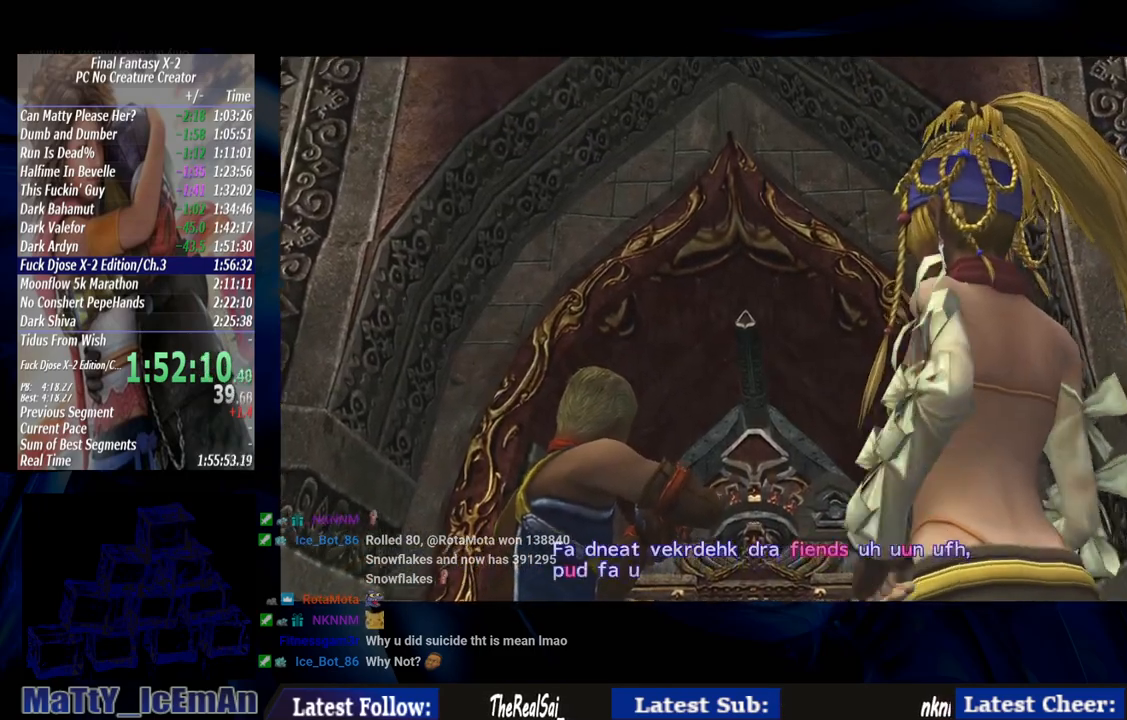
{"buttons": ["CROSS", "R1"], "left_stick": "center", "right_stick": "center", "events": [[50, "CROSS", "down"], [50, "R1", "down"], [183, "CROSS", "up"], [183, "R1", "up"], [250, "CROSS", "down"], [250, "R1", "down"], [383, "CROSS", "up"], [383, "R1", "up"], [483, "CROSS", "down"], [483, "R1", "down"]]}
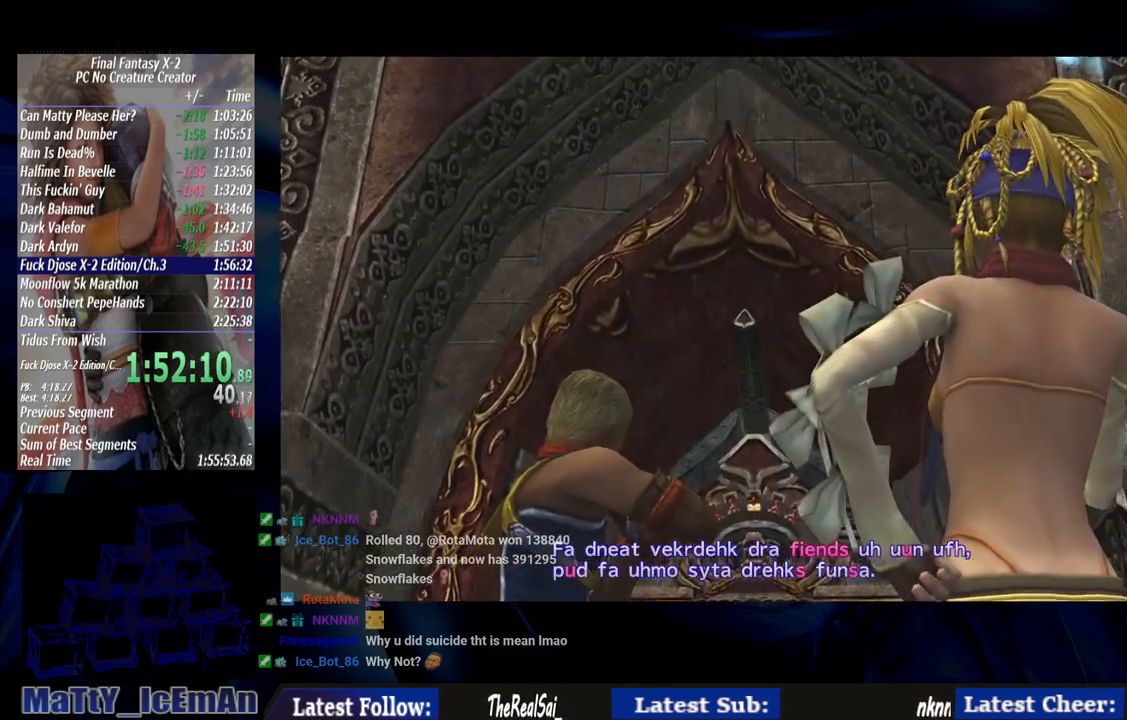
{"buttons": ["CROSS", "R1"], "left_stick": "center", "right_stick": "center", "events": [[83, "CROSS", "up"], [100, "R1", "up"], [167, "R1", "down"], [217, "CROSS", "down"], [317, "CROSS", "up"], [317, "R1", "up"], [417, "CROSS", "down"], [417, "R1", "down"]]}
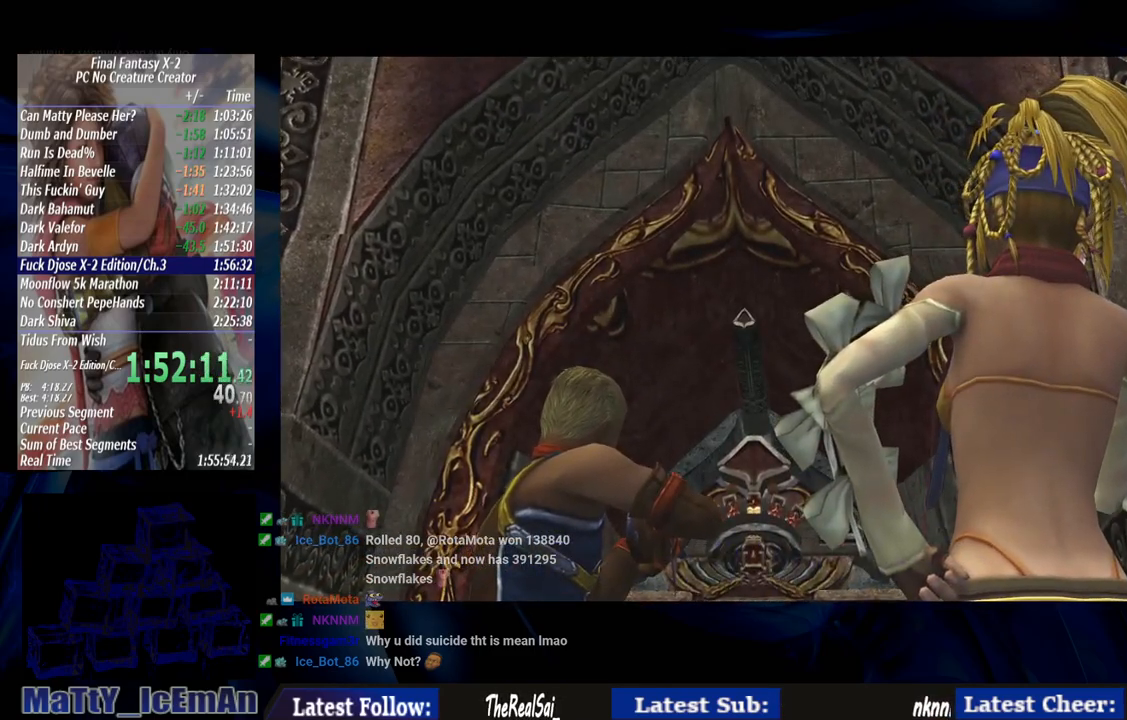
{"buttons": [], "left_stick": "center", "right_stick": "center", "events": [[17, "CROSS", "up"], [50, "R1", "up"], [150, "CROSS", "down"], [150, "R1", "down"], [250, "CROSS", "up"], [283, "R1", "up"], [350, "R1", "down"], [383, "CROSS", "down"], [483, "CROSS", "up"], [483, "R1", "up"]]}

*-*-*

- _What you have to do_: The data above should be restated exactly, with its images dropped.

- _Response to the task_:
{"buttons": ["CROSS", "R1"], "left_stick": "center", "right_stick": "center", "events": [[50, "CROSS", "down"], [50, "R1", "down"], [183, "CROSS", "up"], [183, "R1", "up"], [250, "CROSS", "down"], [250, "R1", "down"], [383, "CROSS", "up"], [383, "R1", "up"], [483, "CROSS", "down"], [483, "R1", "down"]]}
{"buttons": ["CROSS", "R1"], "left_stick": "center", "right_stick": "center", "events": [[83, "CROSS", "up"], [100, "R1", "up"], [167, "R1", "down"], [217, "CROSS", "down"], [317, "CROSS", "up"], [317, "R1", "up"], [417, "CROSS", "down"], [417, "R1", "down"]]}
{"buttons": [], "left_stick": "center", "right_stick": "center", "events": [[17, "CROSS", "up"], [50, "R1", "up"], [150, "CROSS", "down"], [150, "R1", "down"], [250, "CROSS", "up"], [283, "R1", "up"], [350, "R1", "down"], [383, "CROSS", "down"], [483, "CROSS", "up"], [483, "R1", "up"]]}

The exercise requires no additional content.